Tema sudah ada, sekarang tinggal cari tempat eksekusinya. Timeline untuk perencanaan dan penyelesaian tesis juga sudah gue dan Emi rancang. Boleh dibilang, tesis gue ini setengahnya, bahkan 60% nya adalah pemikiran Emi. Sungguh orang yang sangat hebat. Dia bisa membantu gue berpikir masalah tesis hanya dengan membaca beberapa diktat, menanyakan belajar apa aja dikelas, datang ke perpus dan berlama-lama disana ketika gue kuliah di hari sabtu dari pagi sampai sore, sampai datang ke seminar-seminar hasil penelitian atau seminar proposal penelitian yang diadakan mahasiswa-mahasiswa S2 dikampus.

Untungnya kampus gue dari rumah Emi jaraknya juga nggak terlalu jauh.
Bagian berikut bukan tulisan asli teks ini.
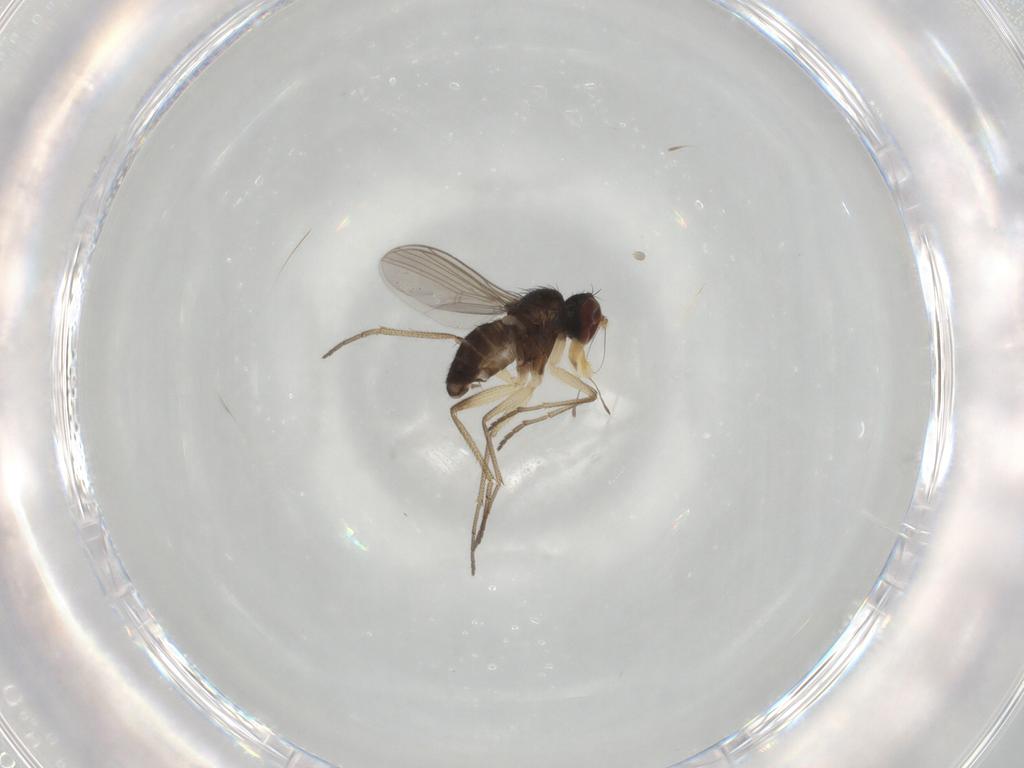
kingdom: Animalia
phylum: Arthropoda
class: Insecta
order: Diptera
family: Dolichopodidae
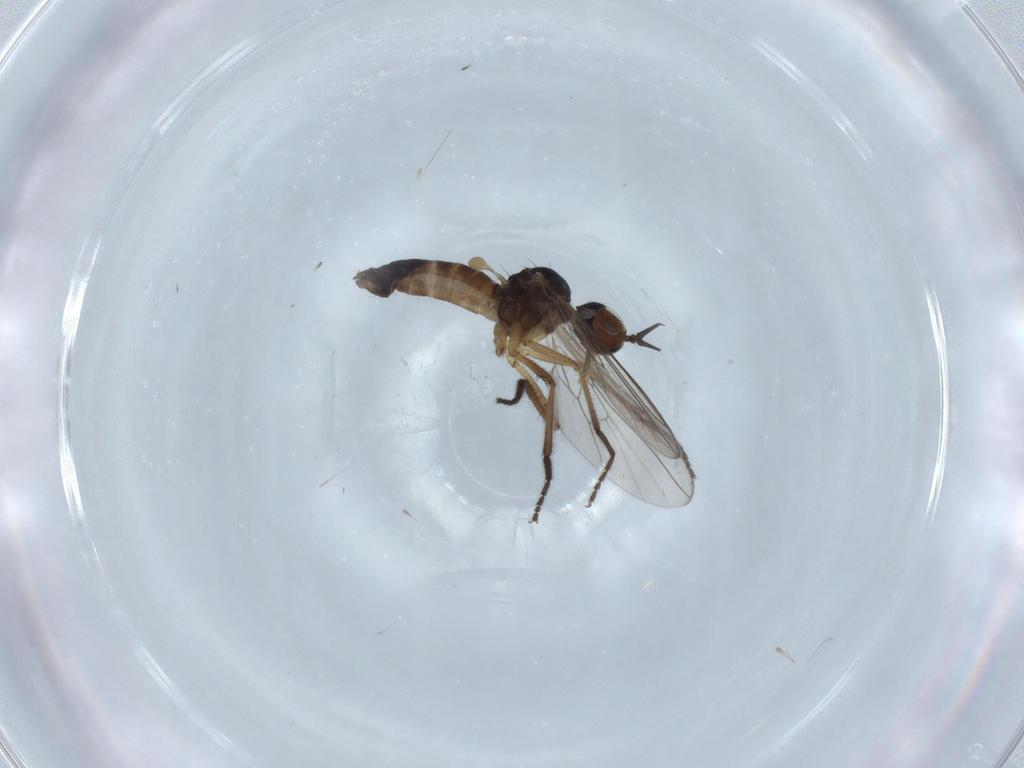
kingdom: Animalia
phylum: Arthropoda
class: Insecta
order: Diptera
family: Empididae
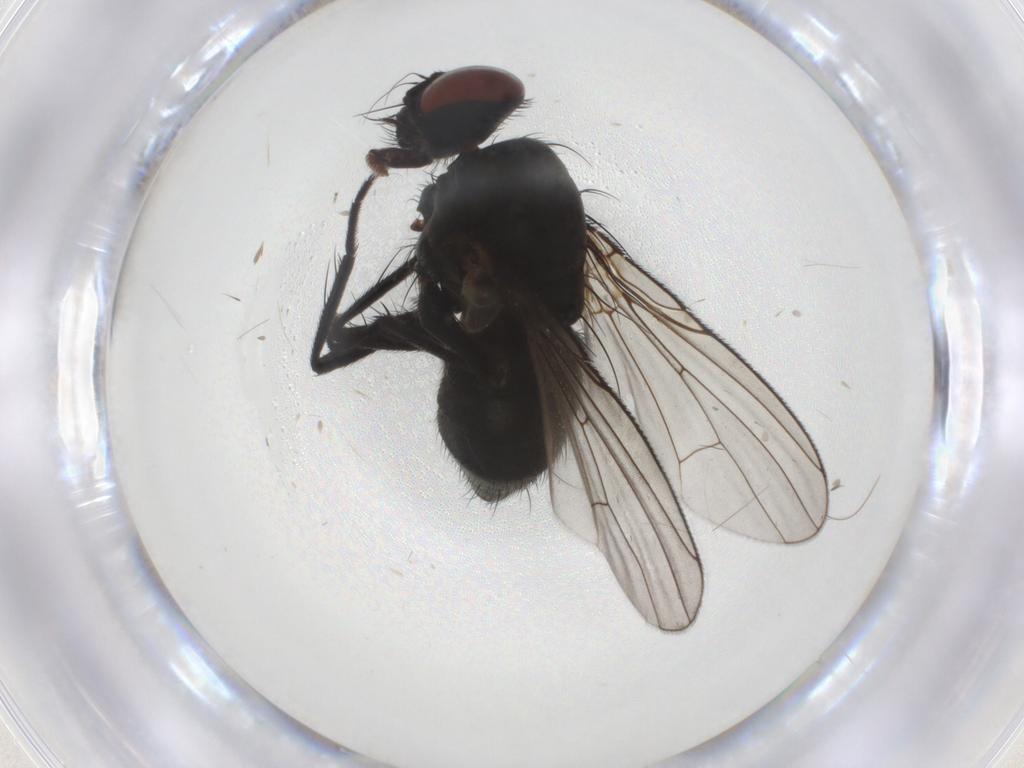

Bahkan nggak jarang juga ketika hari libur nasional atau hari minggu, kami menghabiskan waktu untuk brainstorming di kampus, bisa di hall besar kampus atau di perpustakaan yang pada hari minggu pun tetap buka walaupun waktunya nggak sepanjang hari kerja.

Pada suatu malam ketika gue dan Emi telponan, dia sempat bercerita bagaimana kacaunya keadaan kantor dia. Hal ini disebabkan oleh sesuatu yang pernah gue prediksi dulu. Irawan adalah orang yang sebelumnya nggak pernah kerja ikut orang lain. Dari habis S1 dia langsung dapat beasiswa S2 ke Amerika, dan sepulang dari sana, berkat uang tabungan hasil beasiswanya, patungan dengan Bara, dia langsung membuat perusahaan tempat Emi bekerja saat ini.

Berbeda dengan Bara yang pernah bekerja dulu beberapa waktu dengan beberapa perusahaan, Irawan langsung jadi bos dikantor. Akibatnya, banyak hal yang harusnya dia rasakan dulu ketika menjadi karyawan, tidak dia rasakan. Sehingga apa yang dirasakan stafnya dikantor seperti hal yang seharusnya wajar. Irawan kurang berempati ke karyawan-karyawannya. Dia terus menerus menekan karyawannya agar lebih produktif.

“Di lain sisi, dia udah mulai banyak masukin teman-teman dilingkaran dia yang cuma menang tajir bapaknya, tapi nggak punya kemampuan layak, buat kerja disini. Bapaknya tajir ya jelas aja mereka bisa kuliah sampai luar negeri. Kerja ditempat-tempat bonafid berkat koneksi. Gue berani ngomong begini karena gue nggak melihat kinerja bagus mereka, Zy. Makanya asumsi gue dan teman-teman lain yang sesama lulusan negeri tapi kampusnya nggak di reken sama Kak Irawan jadi begitu. padahal kalau mau sombong dan head-to-headsoal kinerja, kami berani diadu sama mereka.” Kata Emi emosional disebrang telpon sana.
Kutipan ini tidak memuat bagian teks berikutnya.